Would you repeat the whole listing exactly?

◇ ◇ ◇ ◇ ◇ ◇ ◇

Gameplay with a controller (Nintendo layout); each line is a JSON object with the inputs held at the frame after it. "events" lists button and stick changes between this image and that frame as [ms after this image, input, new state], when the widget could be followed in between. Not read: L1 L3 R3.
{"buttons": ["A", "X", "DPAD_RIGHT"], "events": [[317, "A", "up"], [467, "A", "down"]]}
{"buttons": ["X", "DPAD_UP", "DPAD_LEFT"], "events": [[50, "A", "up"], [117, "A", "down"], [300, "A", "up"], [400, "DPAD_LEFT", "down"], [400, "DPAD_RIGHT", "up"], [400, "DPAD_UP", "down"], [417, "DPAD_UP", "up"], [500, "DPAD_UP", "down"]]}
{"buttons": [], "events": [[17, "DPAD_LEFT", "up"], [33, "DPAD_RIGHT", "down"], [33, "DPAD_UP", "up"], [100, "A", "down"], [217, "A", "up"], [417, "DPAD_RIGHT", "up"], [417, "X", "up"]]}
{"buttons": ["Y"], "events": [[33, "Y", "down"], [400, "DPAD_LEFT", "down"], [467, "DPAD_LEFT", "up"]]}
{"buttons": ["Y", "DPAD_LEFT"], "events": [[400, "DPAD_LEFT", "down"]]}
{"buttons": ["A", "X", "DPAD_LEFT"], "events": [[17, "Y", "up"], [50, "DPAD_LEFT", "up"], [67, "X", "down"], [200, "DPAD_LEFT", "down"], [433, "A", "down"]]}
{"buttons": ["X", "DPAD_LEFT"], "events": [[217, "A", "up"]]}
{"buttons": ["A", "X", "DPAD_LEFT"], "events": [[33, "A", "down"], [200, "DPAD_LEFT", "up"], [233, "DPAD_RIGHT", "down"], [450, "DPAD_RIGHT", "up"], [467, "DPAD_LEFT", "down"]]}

◇ ◇ ◇ ◇ ◇ ◇ ◇

### [Your solution]
Gameplay with a controller (Nintendo layout); each line is a JSON object with the inputs held at the frame after it. "events" lists button and stick changes between this image and that frame as [ms after this image, input, new state], when the widget could be followed in between. Not read: L1 L3 R3.
{"buttons": ["A", "X", "DPAD_RIGHT"], "events": [[317, "A", "up"], [467, "A", "down"]]}
{"buttons": ["X", "DPAD_UP", "DPAD_LEFT"], "events": [[50, "A", "up"], [117, "A", "down"], [300, "A", "up"], [400, "DPAD_LEFT", "down"], [400, "DPAD_RIGHT", "up"], [400, "DPAD_UP", "down"], [417, "DPAD_UP", "up"], [500, "DPAD_UP", "down"]]}
{"buttons": [], "events": [[17, "DPAD_LEFT", "up"], [33, "DPAD_RIGHT", "down"], [33, "DPAD_UP", "up"], [100, "A", "down"], [217, "A", "up"], [417, "DPAD_RIGHT", "up"], [417, "X", "up"]]}
{"buttons": ["Y"], "events": [[33, "Y", "down"], [400, "DPAD_LEFT", "down"], [467, "DPAD_LEFT", "up"]]}
{"buttons": ["Y", "DPAD_LEFT"], "events": [[400, "DPAD_LEFT", "down"]]}
{"buttons": ["A", "X", "DPAD_LEFT"], "events": [[17, "Y", "up"], [50, "DPAD_LEFT", "up"], [67, "X", "down"], [200, "DPAD_LEFT", "down"], [433, "A", "down"]]}
{"buttons": ["X", "DPAD_LEFT"], "events": [[217, "A", "up"]]}
{"buttons": ["A", "X", "DPAD_LEFT"], "events": [[33, "A", "down"], [200, "DPAD_LEFT", "up"], [233, "DPAD_RIGHT", "down"], [450, "DPAD_RIGHT", "up"], [467, "DPAD_LEFT", "down"]]}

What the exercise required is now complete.